_TRY IT_
Ignoring every picture, transcribe the data in full as it stands.

_GIVEN DATA_
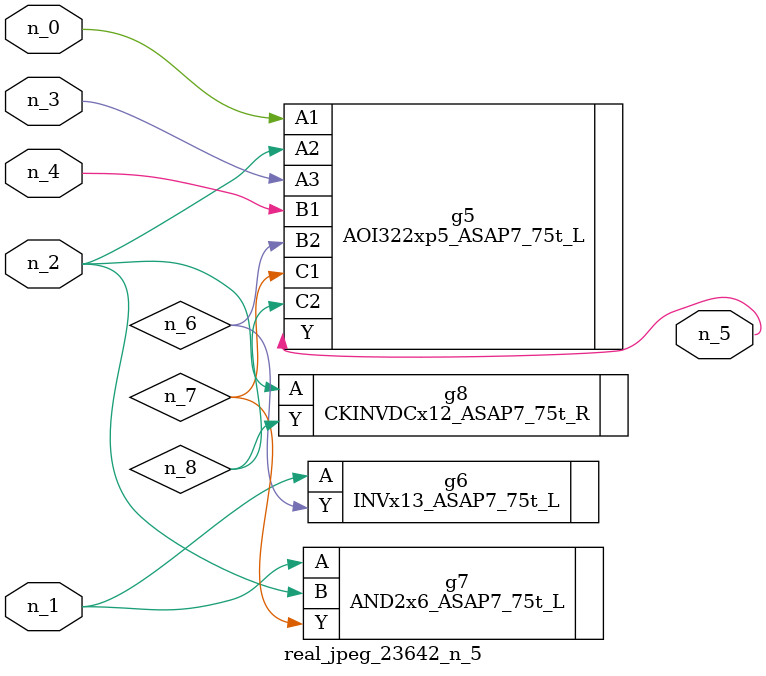
<source format=v>
module real_jpeg_23642_n_5 (n_4, n_0, n_1, n_2, n_3, n_5);

input n_4;
input n_0;
input n_1;
input n_2;
input n_3;

output n_5;

wire n_8;
wire n_6;
wire n_7;

AOI322xp5_ASAP7_75t_L g5 ( 
.A1(n_0),
.A2(n_2),
.A3(n_3),
.B1(n_4),
.B2(n_6),
.C1(n_7),
.C2(n_8),
.Y(n_5)
);

INVx13_ASAP7_75t_L g6 ( 
.A(n_1),
.Y(n_6)
);

AND2x6_ASAP7_75t_L g7 ( 
.A(n_1),
.B(n_2),
.Y(n_7)
);

CKINVDCx12_ASAP7_75t_R g8 ( 
.A(n_2),
.Y(n_8)
);


endmodule
</source>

_EXPECTED ANSWER_
<source format=v>
module real_jpeg_23642_n_5 (n_4, n_0, n_1, n_2, n_3, n_5);

input n_4;
input n_0;
input n_1;
input n_2;
input n_3;

output n_5;

wire n_8;
wire n_6;
wire n_7;

AOI322xp5_ASAP7_75t_L g5 ( 
.A1(n_0),
.A2(n_2),
.A3(n_3),
.B1(n_4),
.B2(n_6),
.C1(n_7),
.C2(n_8),
.Y(n_5)
);

INVx13_ASAP7_75t_L g6 ( 
.A(n_1),
.Y(n_6)
);

AND2x6_ASAP7_75t_L g7 ( 
.A(n_1),
.B(n_2),
.Y(n_7)
);

CKINVDCx12_ASAP7_75t_R g8 ( 
.A(n_2),
.Y(n_8)
);


endmodule
</source>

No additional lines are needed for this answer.